Given the two files a and B, each of them Stores 5 billion URLs. each url occupies 64 bytes and the memory limit is 4 GB. how can we find the common URLs of files a and B ?, 5 billion 4g_PHP tutorial

Source: Internet
Author: User
Given the two files a and B, each of them Stores 5 billion URLs. each url occupies 64 bytes and the memory limit is 4 GB. how can we find the common URLs of files a and B ?, 5 billion 4g. Given the two files a and B, each of them Stores 5 billion URLs. each url occupies 64 bytes and the memory limit is 4 GB. how can we find the common URLs of files a and B ?, The size of each 5 billion GB file can be estimated to be a given a and B files, each storing 5 billion URLs, each occupying 64 bytes, with a memory limit of 4 GB, how can I find the common URLs of files a and B ?, 5 billion 4g

It can be estimated that the size of each file is 5G * 64 = 300G, much larger than 4G. Therefore, it is impossible to fully load it into the memory for processing. Consider a divide-and-conquer approach.
Traverse file a, obtain hash (url) % 1000 for each url, and store the url to 1000 small files (set to a0, a1 ,... a999. In this way, the size of each small file is about 300 MB. Traverse file B and store the url to 1000 small files (b0, b1. .. b999) in the same way as. After such processing, all the URLs that may be the same are stored in the corresponding small File (a0 vs b0, a1 vs b1 .... in a999 vs b999), non-corresponding small files (such as a0 vs b99) cannot have the same url. Then we only need to find the same url in the 1000 pairs of small files.
For example, for a0 vs b0, we can traverse a0 and store the url in hash_map. Then traverse b0. if the url is in hash_map, it indicates that this url exists in both a and B. save it to the file.
If the split into small files is uneven, and some small files are too large (such as larger than 2 GB), you can consider dividing these large small files into small files in a similar way.

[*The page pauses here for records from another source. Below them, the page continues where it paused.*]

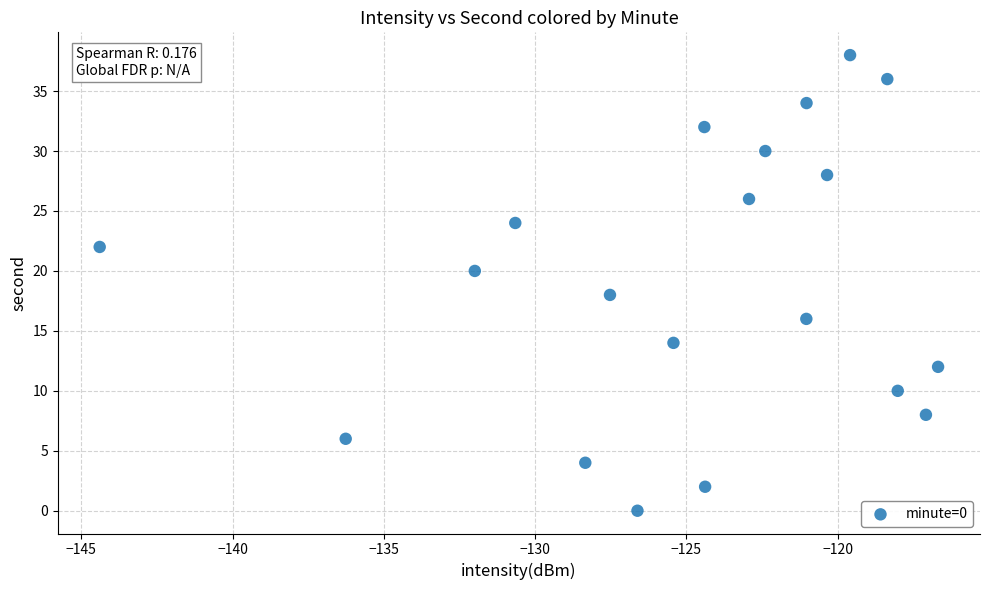

What is the range of Y values (max minus min)?

38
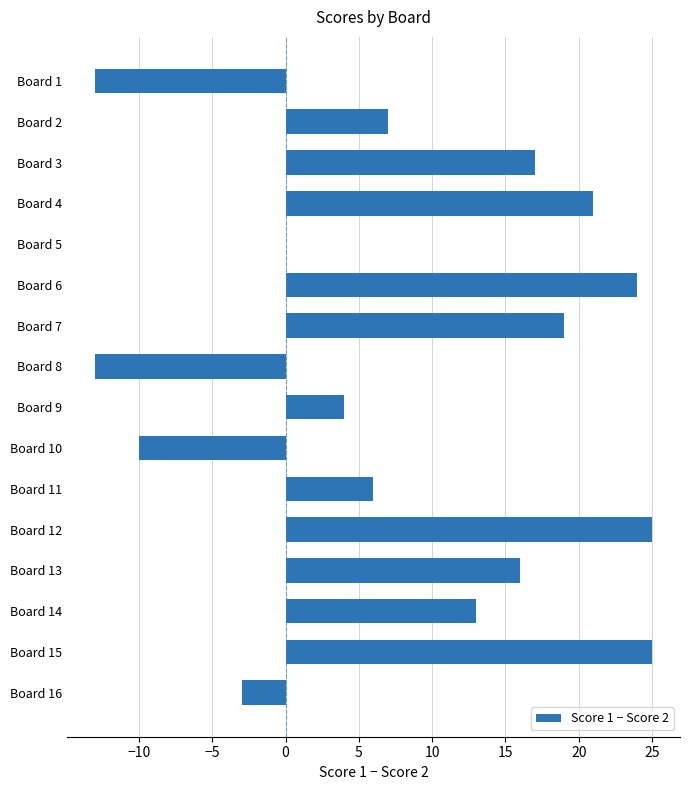

What is the sum of the values at Board 14 and Board 15?

38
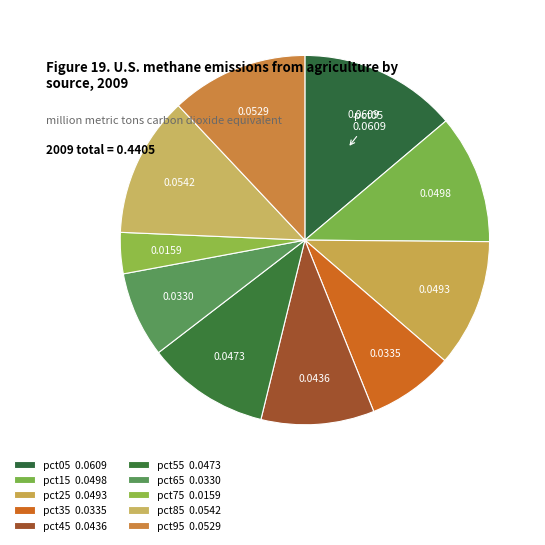

To the nearest percent, what portion does pct05 represent?

14%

What did Baidu interviewer ask yesterday to study today?

Why ?, The size of each file is estimated to be 5 billion GB...

Contact Us

The content source of this page is from Internet, which doesn't represent Alibaba Cloud's opinion; products and services mentioned on that page don't have any relationship with Alibaba Cloud. If the content of the page makes you feel confusing, please write us an email, we will handle the problem within 5 days after receiving your email.

If you find any instances of plagiarism from the community, please send an email to: info-contact@alibabacloud.com and provide relevant evidence. A staff member will contact you within 5 working days.

A Free Trial That Lets You Build Big!

Start building with 50+ products and up to 12 months usage for Elastic Compute Service

  • Sales Support

    1 on 1 presale consultation

  • After-Sales Support

    24/7 Technical Support 6 Free Tickets per Quarter Faster Response

  • Alibaba Cloud offers highly flexible support services tailored to meet your exact needs.